The film is directed by Matt Brown (“The Man Who Knew Infinity”) and written by Mark St. Germain (“The God Committee”) based on his play of the same name.

The film is described as the following: “On the eve of the Second World War and the end of his life, Sigmund Freud (Hopkins) invites iconic author C.S. Lewis (Goode) for a debate over the existence of God. Innovatively, the film explores Freud’s unique relationship with his lesbian daughter Anna, and Lewis’ unconventional romance with his best friend’s mother. ‘Freud’s Last Session’ interweaves past, present and fantasy, bursting from the confines of Freud’s study on a dynamic journey.”

Production is set to begin in the UK in late January 2023.

“Freud’s Last Session” reunites Sony Pictures Classics with Hopkins following numerous collaborations, including the distributor’s first release 30 years ago, “Howard’s End,” and “The Father” in 2020, for which Hopkins won the Academy Award for Best Actor.

The film will also feature cinematography by Richard Pope, B.S.C., who has been nominated for two Oscars, including one for the Sony Pictures Classics release “Mr.

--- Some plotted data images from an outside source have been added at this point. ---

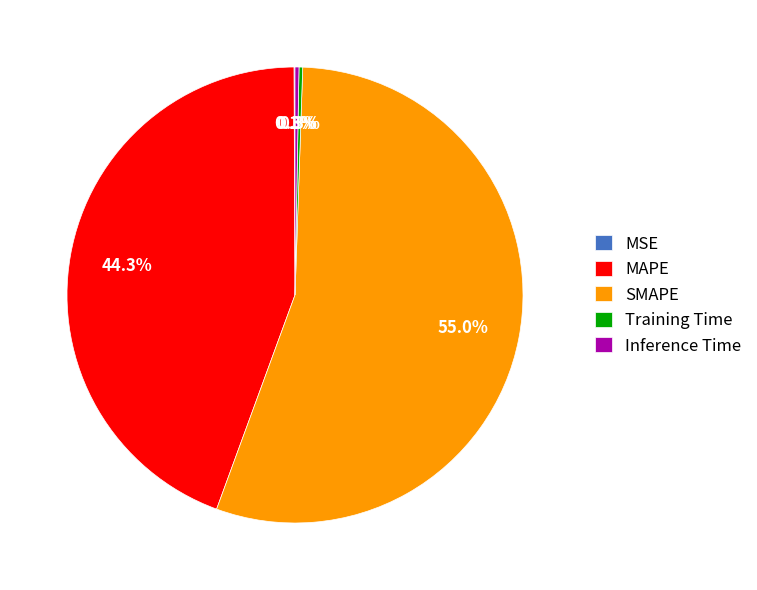

Is there a majority slice in this chart?

Yes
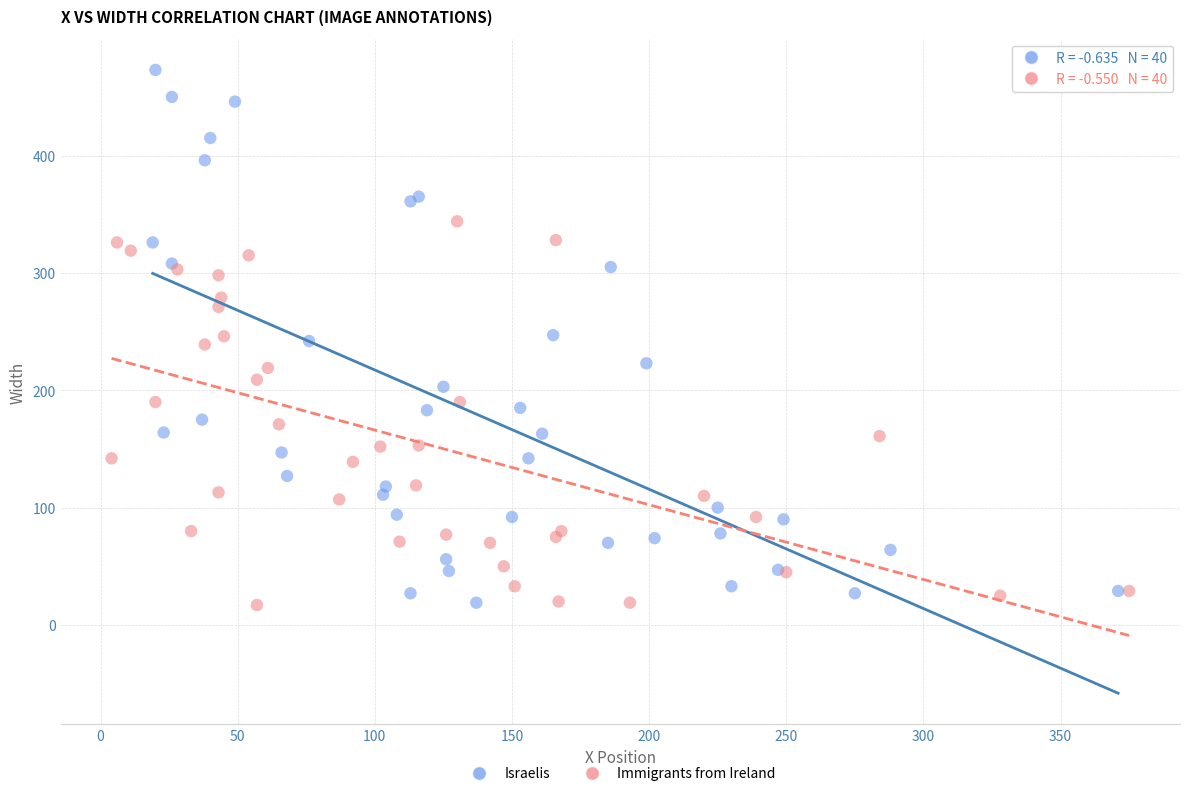

Which series has the widest spread of Y values?

Israelis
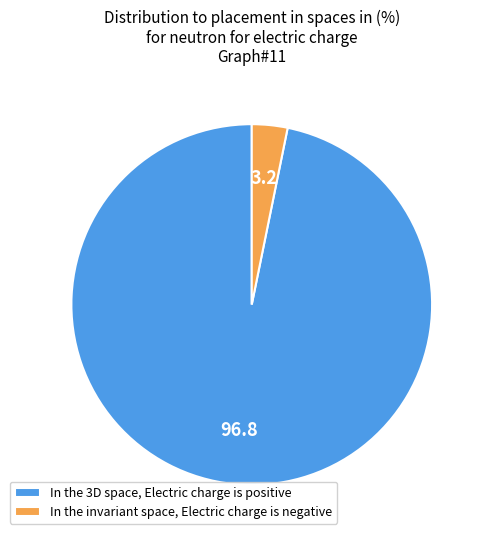

Between In the 3D space, Electric charge is positive and In the invariant space, Electric charge is negative, which is larger?

In the 3D space, Electric charge is positive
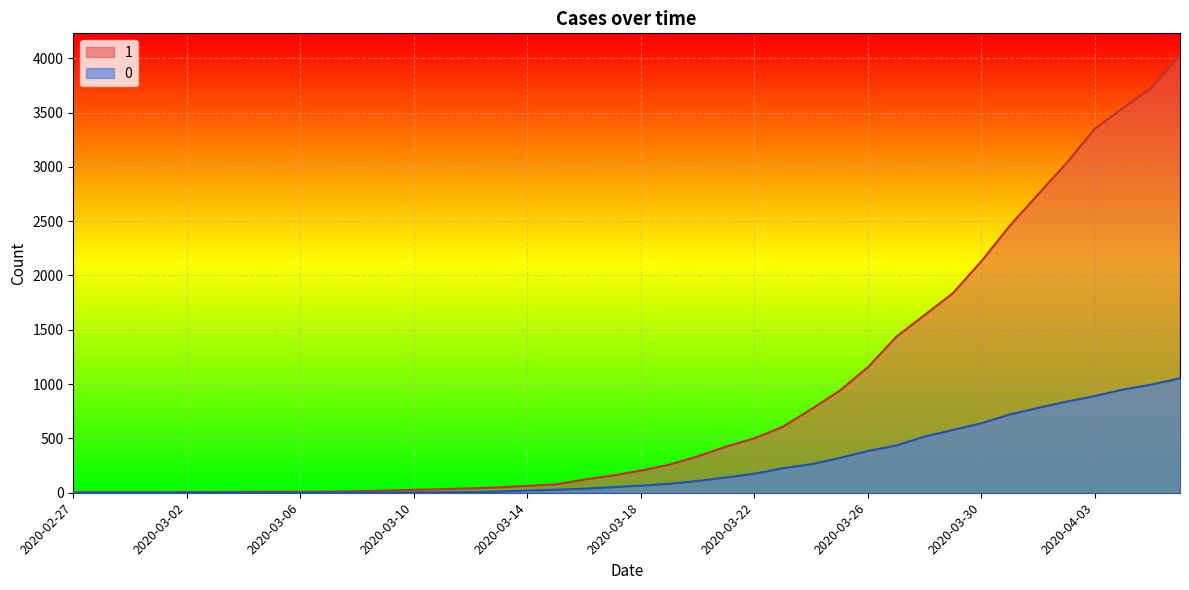

Does the chart display data point markers on the line(s)?

No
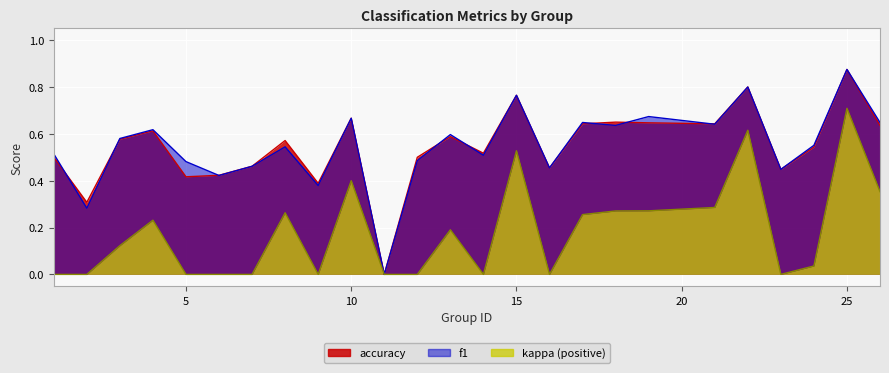

Between 18 and 25, which series saw the biggest shift?

f1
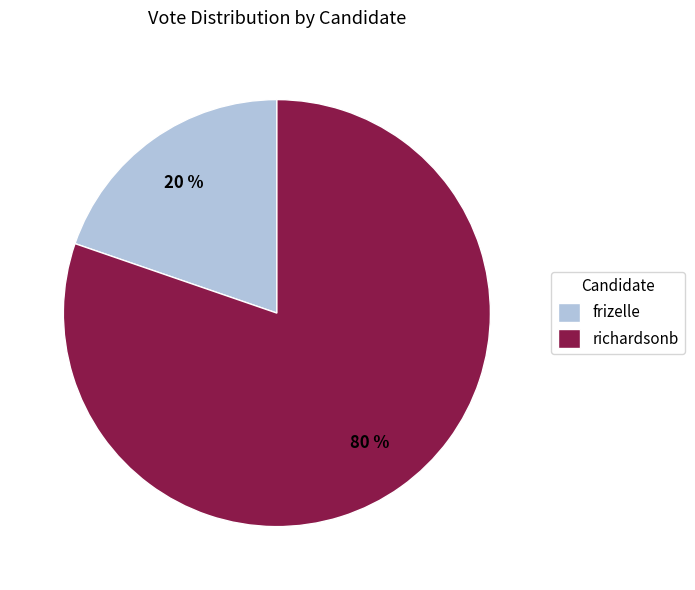

To the nearest percent, what is the combined percentage of richardsonb and frizelle?

100%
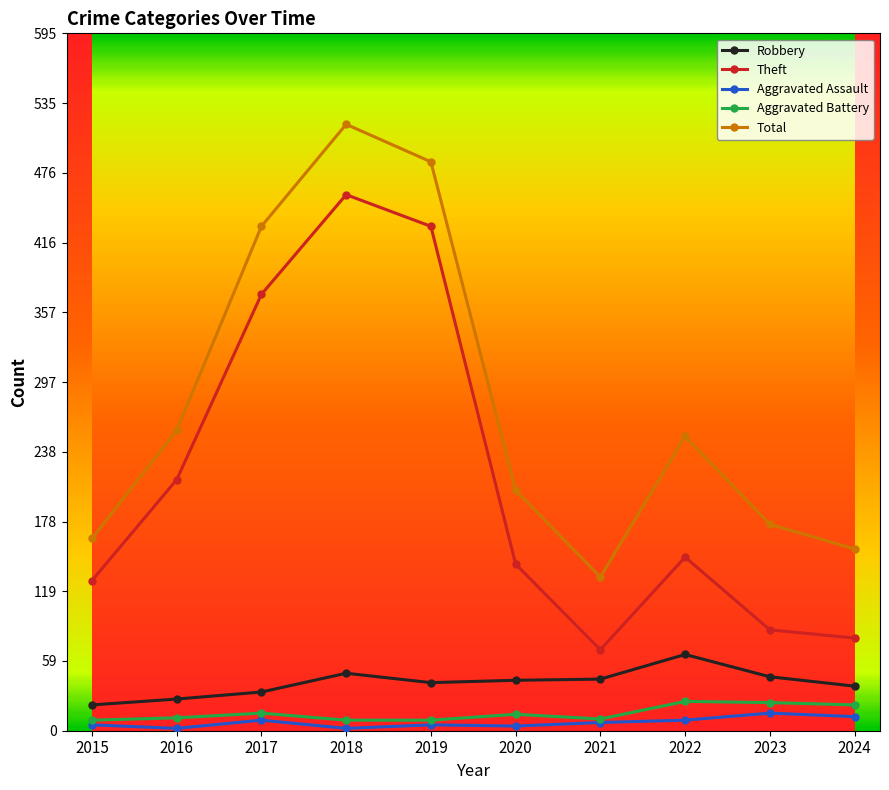

Is this an area chart (filled region under the line)?

No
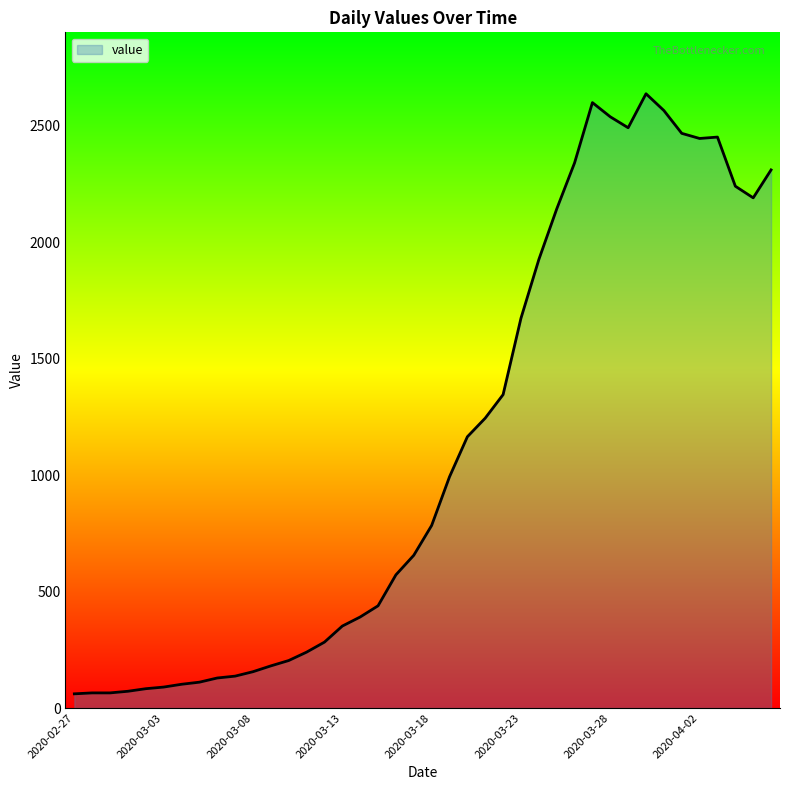

What is the minimum value shown in the chart?

61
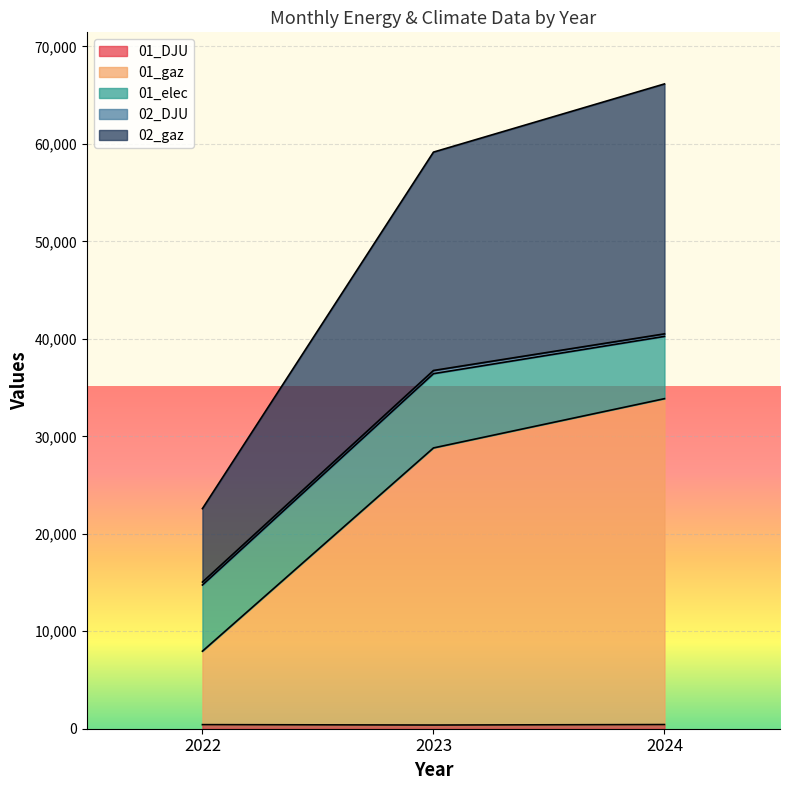

Does the chart display data point markers on the line(s)?

No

Turner,” as well as production design by Luciana Arrighi, who won the Oscar for Best Art Direction for “Howards End.”

The deal was brokeredby CAA Media Finance with Westend Films, who also made deals in Australia (Sharmill Films), Italy (Adler), Portugal (NOS), Israel (United King) and Greece (Spentzos).

Sony Pictures Classics and Westend Films have worked together on previous titles such as Ralph Fiennes’ “The Invisible Woman” and Joseph Cedar’s “Footnote.”